» **Aim of the task**: Report every line below that has the string "knee" in it.

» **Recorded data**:
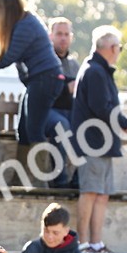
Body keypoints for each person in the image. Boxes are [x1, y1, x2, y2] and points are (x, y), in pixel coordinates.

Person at [0, 0, 65, 186]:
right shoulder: (25, 23)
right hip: (38, 80)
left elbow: (9, 57)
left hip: (45, 79)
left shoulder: (26, 26)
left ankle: (39, 182)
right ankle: (21, 179)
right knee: (24, 129)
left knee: (35, 130)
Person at [72, 25, 127, 253]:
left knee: (101, 194)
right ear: (111, 48)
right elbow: (102, 107)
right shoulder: (95, 71)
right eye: (118, 47)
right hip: (93, 143)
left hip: (103, 143)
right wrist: (125, 122)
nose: (119, 51)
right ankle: (82, 244)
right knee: (90, 193)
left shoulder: (98, 69)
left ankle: (96, 243)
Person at [45, 17, 81, 188]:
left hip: (70, 111)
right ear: (50, 36)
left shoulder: (75, 65)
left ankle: (78, 180)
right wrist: (66, 88)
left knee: (89, 126)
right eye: (59, 34)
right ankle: (59, 181)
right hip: (47, 111)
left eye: (66, 34)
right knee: (62, 125)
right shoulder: (45, 60)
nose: (63, 38)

» **Exercise response**:
right knee: (24, 129)
left knee: (35, 130)
left knee: (101, 194)
right knee: (90, 193)
left knee: (89, 126)
right knee: (62, 125)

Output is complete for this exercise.